Practical Decision Tree

Python
def should_use_deep_learning(
    data_type: str,           # "tabular", "image", "text", "audio", "video"
    n_labelled_samples: int,
    has_pretrained_model: bool,
    interpretability_mandatory: bool,
    has_gpu_budget: bool,
) -> tuple[bool, str]:
    
    # Unstructured data: DL almost always needed
    if data_type in ("image", "audio", "video"):
        if not has_gpu_budget:
            return False, "Need GPU for image/audio DL — consider cloud or resize scope"
        return True, f"DL needed for {data_type} data"
    
    if data_type == "text":
        if has_pretrained_model:
            return True, "Use pre-trained LLM/BERT — fine-tuning is cheap"
        if n_labelled_samples < 1000:
            return False, "Too few samples for training from scratch — use TF-IDF + LR"
        return True, "DL for text (Transformer)"
    
    # Tabular data
    if data_type == "tabular":
        if interpretability_mandatory:
            return False, "Use logistic regression or decision tree for interpretability"
        if n_labelled_samples < 5000:
            return False, "Use XGBoost — DL underperforms with few tabular samples"
        if has_gpu_budget and n_labelled_samples > 100_000:
            return True, "Consider tabular DL (TabNet, MLP) — test both vs XGBoost"
        return False, "XGBoost is likely sufficient for this tabular problem"
    
    return False, "Default: start simple, add complexity only if needed"

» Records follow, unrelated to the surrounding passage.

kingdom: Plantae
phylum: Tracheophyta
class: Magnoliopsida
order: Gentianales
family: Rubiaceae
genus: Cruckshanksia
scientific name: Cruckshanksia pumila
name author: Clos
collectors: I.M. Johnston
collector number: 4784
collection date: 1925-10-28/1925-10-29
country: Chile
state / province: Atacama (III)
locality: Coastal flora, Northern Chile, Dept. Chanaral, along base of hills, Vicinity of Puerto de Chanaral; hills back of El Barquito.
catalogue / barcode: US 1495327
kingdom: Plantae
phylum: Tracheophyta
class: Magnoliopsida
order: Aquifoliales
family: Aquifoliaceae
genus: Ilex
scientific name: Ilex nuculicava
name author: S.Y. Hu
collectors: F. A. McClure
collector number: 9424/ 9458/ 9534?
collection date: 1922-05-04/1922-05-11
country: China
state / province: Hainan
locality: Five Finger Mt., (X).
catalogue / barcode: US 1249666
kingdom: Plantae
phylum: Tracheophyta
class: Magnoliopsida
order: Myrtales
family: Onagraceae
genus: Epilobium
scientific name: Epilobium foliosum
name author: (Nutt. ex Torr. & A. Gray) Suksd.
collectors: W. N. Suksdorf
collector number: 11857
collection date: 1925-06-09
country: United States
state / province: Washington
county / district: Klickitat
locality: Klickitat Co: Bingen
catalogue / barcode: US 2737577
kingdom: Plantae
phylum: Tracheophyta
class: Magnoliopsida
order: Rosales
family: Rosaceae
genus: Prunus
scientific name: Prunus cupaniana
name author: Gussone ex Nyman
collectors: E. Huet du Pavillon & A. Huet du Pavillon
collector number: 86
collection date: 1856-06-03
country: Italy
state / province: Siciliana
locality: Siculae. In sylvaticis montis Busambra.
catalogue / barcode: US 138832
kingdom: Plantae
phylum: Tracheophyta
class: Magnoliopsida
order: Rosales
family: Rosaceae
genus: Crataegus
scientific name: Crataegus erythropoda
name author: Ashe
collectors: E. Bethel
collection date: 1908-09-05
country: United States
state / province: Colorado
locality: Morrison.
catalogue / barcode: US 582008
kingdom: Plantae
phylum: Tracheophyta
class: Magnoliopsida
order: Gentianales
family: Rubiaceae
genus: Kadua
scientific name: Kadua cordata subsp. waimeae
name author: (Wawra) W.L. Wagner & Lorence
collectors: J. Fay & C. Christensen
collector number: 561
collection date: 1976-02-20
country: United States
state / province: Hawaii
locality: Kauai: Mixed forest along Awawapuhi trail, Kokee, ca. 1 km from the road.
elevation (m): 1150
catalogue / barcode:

result, reason = should_use_deep_learning(
    data_type="text",
    n_labelled_samples=500,
    has_pretrained_model=True,
    interpretability_mandatory=False,
    has_gpu_budget=True,
)
print(f"Use DL: {result} — {reason}")

Interview Answer

"Deep learning is warranted when: the input is unstructured (images, text, audio — no simpler model handles raw pixels or tokens well); the dataset is large (tens of thousands or more, unless transfer learning is available); or state-of-the-art performance is required. For tabular data with moderate-sized datasets, gradient boosted trees (XGBoost) often outperform neural networks with less compute and better interpretability. The deep learning tax — more data, compute, tuning time, and harder debugging — must be justified by measurable performance gains. My default for a new problem: start with XGBoost as the baseline, then evaluate whether the performance gap justifies switching to deep learning."